4.  I try to keep things as simple and straight-forward as possible.  I keep all my receipts and compare them to my downloaded list of transactions.  I use Paypal when needed, Direct Deposit through Etsy, my Square Reader  for credit card processing (which also has direct deposit, inventory tracking and allows me to take payments over the phone!)  Keep receipts for everything.  Keep track of deposits (dates of and what exactly they're for - i.e. sales, travel reimbursement, payments for presentations, royalties, etc.)  

5.  Finally, knowing what can be written off and what can't be written off can be confusing and overwhelming sometimes.  I have this infographic I received recently from the US Tax Center that I thought might help when you're ready to file taxes next year.  Feel free to save it, use it and share it with other online sellers!  



For more information on filing taxes, 
click HERE to connect to the US Tax Center.

Now, like I said, I'm more of a creative person than a business person.  I know I have a long ways to go when it comes to being super savvy at taxes.  These are just a few simple tips that work for me, as a small business owner/online seller.  If you're feeling overwhelmed, just remember, there are a lot of resources out there to help you and it does get easier.  

If you have tips that work for you, please share!  
I'd love to hear them in the comment section below and I'm sure others would too!

Happy tax season!
~ Amber

6 comments:

Anne Beier said...

Hi Amber,

Great post with excellent tips.

Two additional tips for business tax deductions;

1. If you make and donate a quilt to a charity, the materials are deductible. Keep track of what you spend and use. I don't know about your time - check with a tax consultant.

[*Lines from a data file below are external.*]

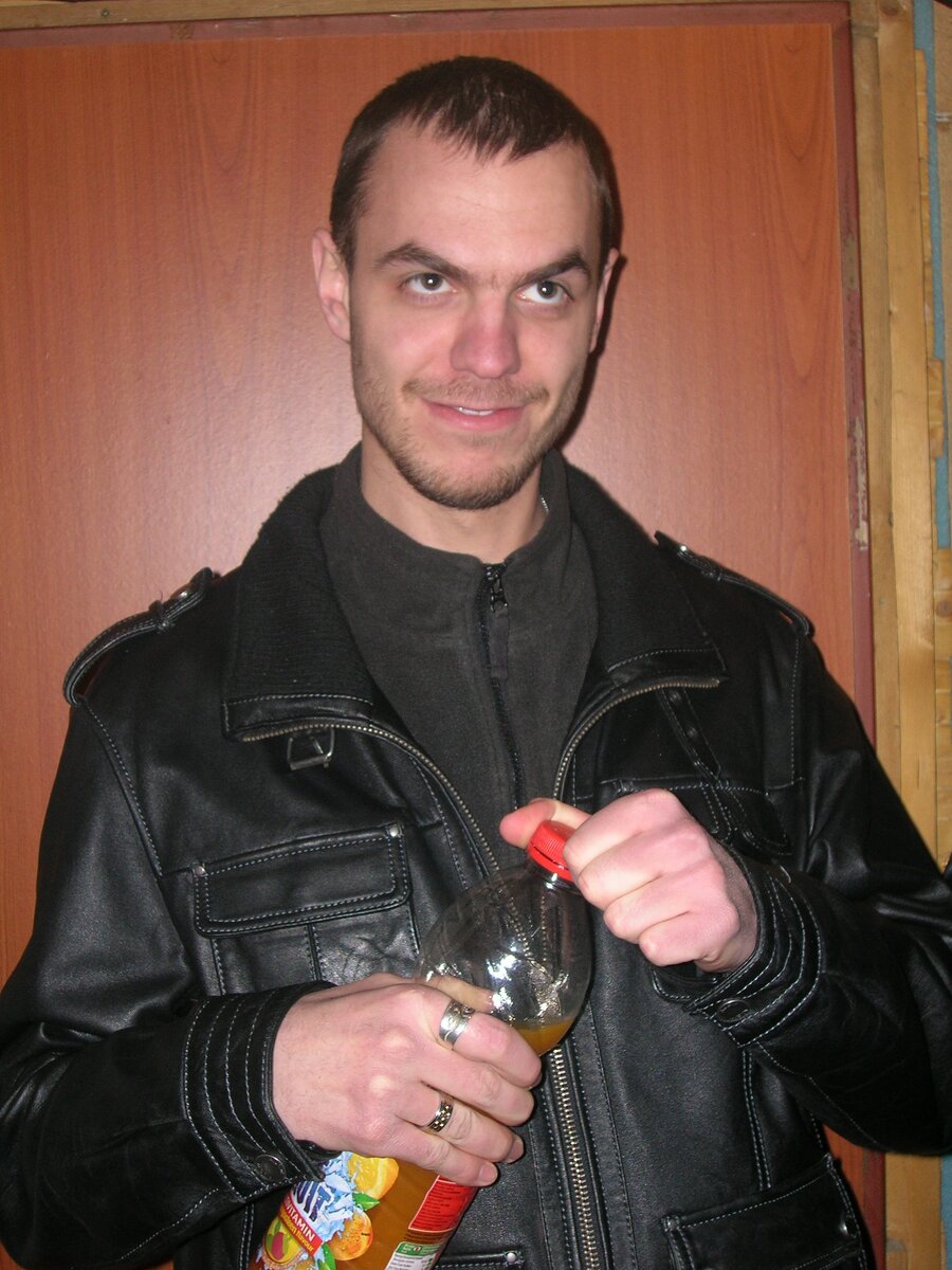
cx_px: 476
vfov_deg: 38.2
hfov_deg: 29.1
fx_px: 1833
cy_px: 635
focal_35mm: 50
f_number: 3.3
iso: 69
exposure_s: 1/60.1
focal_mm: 8.4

2. If you de-stash and donate fabric, batting and anything else to the Girls Scouts for example, take photos of what you donate. (It certainly doesn't have to be each piece), but enough so you can identify the fabric, in case you are ever audited. Make a list of what you donated, such as 1 yd. xyz, 2 1/2 yds. of ABC. There are websites that will give you what 2 1/2 yds. of cotton is worth, as a donation, (not new), for this purpose. (Salvation Army and Goodwill, I think). This can add up and become a nice deduction on your business taxes.

Mary Bolton said...

Thank you for sharing!

The Joyful Quilter said...

Thanks for tax info, like you, taxes "ain't" my thing!!

Victoria said...

I am impressed!!!

Karen said...

In order to sell quilted/sewn items as a small business do you need to get a tax ID number. Does that allow you to buy supplies at lesser cost than buying retail? Thank you so much for this post! I want to learn how to go about this but it is not a subject that most quilting blogs talk about very often!

thebeachyquilter said...

All great information! My husband is a CPA (certified public accountant) and has been a huge help with my long arm quilting business. I keep my records in QuickBooks and it's great. Thanks for sharing! Aloha!